DAFTAR TUGAS
**a)** Sebutkan semua penyebab masalah buta huruf di Pulau Mansinam yang tercantum dalam teks tentang Papua Future Project di bawah.
**b)** Ketik ulang dengan persis bagian teks tentang Papua Future Project dari "Setiap anak itu" sampai dengan "dari kata layak.".

TEKS
-=-=-

"Mungkin bagi sebagian orang setuju bahwa pengalaman adalah guru terbaik, tetapi bagi saya menjadi seorang guru adalah pengalaman terbaik. Karena kalau bukan sekarang kita berkontribusi, kapan lagi? Dan kalau bukan kita, pemuda, siapa lagi?", ungkap Bhrisco Jordy Dodi Padatu, penggagas Papua Future Project.
Dulu, ada salah satu murid. Awalnya dia buta huruf. Bahkan menulis namanya sendiri pun belum bisa. Hari demi hari. Perlahan, anak ini mulai bisa sedikit demi sedikit.
Bhrisco mengaku cukup terharu saat melihat kata pertama yang ditulis anak itu adalah namanya. Anak itu sempat bercerita. Anak itu harus bertanya pada teman-temannya cara menulis nama "Jordy".
Di situ Bhrisco merasa begitu bersyukur. Melihat anak-anak perlahan mulai bisa mengingat huruf. Mulai bisa menulis. Apalagi menjadikan nama Jordy untuk belajar menulis. Jordy juga bersyukur ditakdirkan menjadi bagian dari proses hidup anak-anak dalam meraih mimpi-mimpi mereka.
Realita Yang Harus Dihadapi
Di bibir pantai Pulau Mansinam, Papua Barat. Anak-anak berdiri dengan mata berbinar-binar. Menyambut kedatangan dari kakak relawan Papua Future Project. Bagi mereka, kakak-kakak Papua Future Project yang bisa mengantarkan mimpi-mimpi mereka setapak demi setapak.
Harus diakui. Di sini. Di Pulau Mansinam. Menjadi pulau terluar yang bercengkrama langsung dengan samudera lepas. Pendidikan di sini sudah seperti mutiara yang hampir sulit didapat.
Tak heran bila kemudian masih dapat kita temukan anak-anak sudah hampir lulus SD. Tapi sayangnya masih buta huruf. Dari sinilah, Jordy bersama relawan Papua Future Project berjuang membawa akses literasi yang cocok dan solutif. Ini semua demi generasi bangsa. Membangun masa depan dari Timur Indonesia.
Setiap anak itu penting. Hak pendidikan sudah seharusnya mereka dapatkan. Tanpa ada pengecualian.
Sama-sama dalam satu provinsi. Ada perbedaan bagaikan bumi dan langit. Ini terjadi antara Kota Manokwari dan Pulau Mansinam. Padahal, jaraknya kira-kira 15 hingga 30 menit perjalanan dengan kapal. Di situlah, dibalik memukaunya alam, ternyata masih ada anak-anak yang merasakan sulit mendapatkan akses pendidikan.
Masalah buta huruf di sini memanglah banyak penyebabnya. Mulai dari sedikitnya tenaga profesional. Jam belajar yang belum maksimal. Orang tua yang buta huruf. Masih banyak juga anak-anak yang terpaksa membantu orang tuanya mencari nafkah sehingga sering tidak masuk sekolah. Apalagi sarana dan prasarana di sini masih jauh dari kata layak.

-=-=-

BAHAN

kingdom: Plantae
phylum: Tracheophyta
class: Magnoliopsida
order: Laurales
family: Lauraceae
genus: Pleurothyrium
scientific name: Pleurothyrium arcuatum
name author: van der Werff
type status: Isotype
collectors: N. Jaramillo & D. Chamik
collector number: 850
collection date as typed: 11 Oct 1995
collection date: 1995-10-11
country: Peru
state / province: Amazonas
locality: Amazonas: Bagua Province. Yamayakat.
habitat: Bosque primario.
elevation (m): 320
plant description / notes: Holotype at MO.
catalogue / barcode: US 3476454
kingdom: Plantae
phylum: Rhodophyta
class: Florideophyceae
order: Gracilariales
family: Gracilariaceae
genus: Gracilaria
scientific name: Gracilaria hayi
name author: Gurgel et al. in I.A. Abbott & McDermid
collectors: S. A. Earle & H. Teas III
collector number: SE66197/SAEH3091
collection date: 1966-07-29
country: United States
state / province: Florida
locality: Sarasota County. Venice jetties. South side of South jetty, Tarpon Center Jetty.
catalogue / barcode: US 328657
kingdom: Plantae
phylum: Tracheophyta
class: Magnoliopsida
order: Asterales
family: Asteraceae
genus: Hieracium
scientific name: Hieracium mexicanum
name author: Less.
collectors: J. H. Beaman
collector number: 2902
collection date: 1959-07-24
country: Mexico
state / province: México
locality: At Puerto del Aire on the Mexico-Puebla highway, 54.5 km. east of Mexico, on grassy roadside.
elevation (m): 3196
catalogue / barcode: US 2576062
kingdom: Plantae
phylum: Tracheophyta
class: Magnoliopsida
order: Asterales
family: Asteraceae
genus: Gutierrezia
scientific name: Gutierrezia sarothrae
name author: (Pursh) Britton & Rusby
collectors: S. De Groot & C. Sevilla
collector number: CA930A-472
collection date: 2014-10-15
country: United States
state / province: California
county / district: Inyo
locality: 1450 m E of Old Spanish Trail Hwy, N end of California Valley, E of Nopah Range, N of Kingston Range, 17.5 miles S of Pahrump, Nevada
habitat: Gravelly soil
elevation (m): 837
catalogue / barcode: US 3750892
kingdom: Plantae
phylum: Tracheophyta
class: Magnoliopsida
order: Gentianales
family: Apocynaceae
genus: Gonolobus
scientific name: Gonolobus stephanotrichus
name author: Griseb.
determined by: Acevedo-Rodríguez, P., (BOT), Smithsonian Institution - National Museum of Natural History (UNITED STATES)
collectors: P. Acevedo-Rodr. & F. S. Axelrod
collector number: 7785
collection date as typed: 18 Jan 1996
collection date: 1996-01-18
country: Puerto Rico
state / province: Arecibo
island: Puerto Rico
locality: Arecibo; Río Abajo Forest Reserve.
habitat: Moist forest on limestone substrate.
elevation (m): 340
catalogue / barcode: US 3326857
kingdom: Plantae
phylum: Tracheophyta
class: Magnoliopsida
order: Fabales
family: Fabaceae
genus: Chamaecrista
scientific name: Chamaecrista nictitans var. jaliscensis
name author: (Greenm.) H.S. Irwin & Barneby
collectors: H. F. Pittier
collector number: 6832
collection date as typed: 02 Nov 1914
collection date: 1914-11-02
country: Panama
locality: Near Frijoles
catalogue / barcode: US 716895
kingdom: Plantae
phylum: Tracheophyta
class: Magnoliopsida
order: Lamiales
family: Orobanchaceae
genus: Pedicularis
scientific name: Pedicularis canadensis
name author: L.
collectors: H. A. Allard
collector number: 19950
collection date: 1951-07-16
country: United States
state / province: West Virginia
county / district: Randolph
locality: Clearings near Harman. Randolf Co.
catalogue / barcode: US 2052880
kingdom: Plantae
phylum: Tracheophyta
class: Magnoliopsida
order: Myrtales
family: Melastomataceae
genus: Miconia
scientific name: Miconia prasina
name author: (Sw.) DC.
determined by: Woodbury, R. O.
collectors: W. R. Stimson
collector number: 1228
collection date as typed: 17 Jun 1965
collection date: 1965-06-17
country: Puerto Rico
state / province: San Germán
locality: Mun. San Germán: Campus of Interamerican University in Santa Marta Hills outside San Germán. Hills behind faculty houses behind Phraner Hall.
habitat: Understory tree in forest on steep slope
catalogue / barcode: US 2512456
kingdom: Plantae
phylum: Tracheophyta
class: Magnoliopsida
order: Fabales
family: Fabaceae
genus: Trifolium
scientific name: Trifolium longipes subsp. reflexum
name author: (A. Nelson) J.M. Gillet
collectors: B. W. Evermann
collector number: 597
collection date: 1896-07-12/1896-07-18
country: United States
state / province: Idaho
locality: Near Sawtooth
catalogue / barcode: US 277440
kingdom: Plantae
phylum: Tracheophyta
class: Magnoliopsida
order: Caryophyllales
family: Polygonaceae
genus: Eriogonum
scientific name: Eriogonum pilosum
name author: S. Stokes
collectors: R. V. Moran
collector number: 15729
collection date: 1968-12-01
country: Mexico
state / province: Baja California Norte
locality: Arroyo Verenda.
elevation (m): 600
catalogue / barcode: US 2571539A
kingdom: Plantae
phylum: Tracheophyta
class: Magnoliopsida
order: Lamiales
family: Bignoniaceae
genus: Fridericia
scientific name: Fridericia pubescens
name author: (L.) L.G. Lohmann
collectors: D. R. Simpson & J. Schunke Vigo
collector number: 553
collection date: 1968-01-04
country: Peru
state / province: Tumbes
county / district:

-=-=-

JAWABAN TUGAS
**a)**
- Sedikitnya tenaga profesional.
- Jam belajar yang belum maksimal.
- Orang tua yang buta huruf.
- Anak-anak yang terpaksa membantu orang tuanya mencari nafkah sehingga sering tidak masuk sekolah.
- Sarana dan prasarana yang masih jauh dari kata layak.

**b)**
Setiap anak itu penting. Hak pendidikan sudah seharusnya mereka dapatkan. Tanpa ada pengecualian.
Sama-sama dalam satu provinsi. Ada perbedaan bagaikan bumi dan langit. Ini terjadi antara Kota Manokwari dan Pulau Mansinam. Padahal, jaraknya kira-kira 15 hingga 30 menit perjalanan dengan kapal. Di situlah, dibalik memukaunya alam, ternyata masih ada anak-anak yang merasakan sulit mendapatkan akses pendidikan.
Masalah buta huruf di sini memanglah banyak penyebabnya. Mulai dari sedikitnya tenaga profesional. Jam belajar yang belum maksimal. Orang tua yang buta huruf. Masih banyak juga anak-anak yang terpaksa membantu orang tuanya mencari nafkah sehingga sering tidak masuk sekolah. Apalagi sarana dan prasarana di sini masih jauh dari kata layak.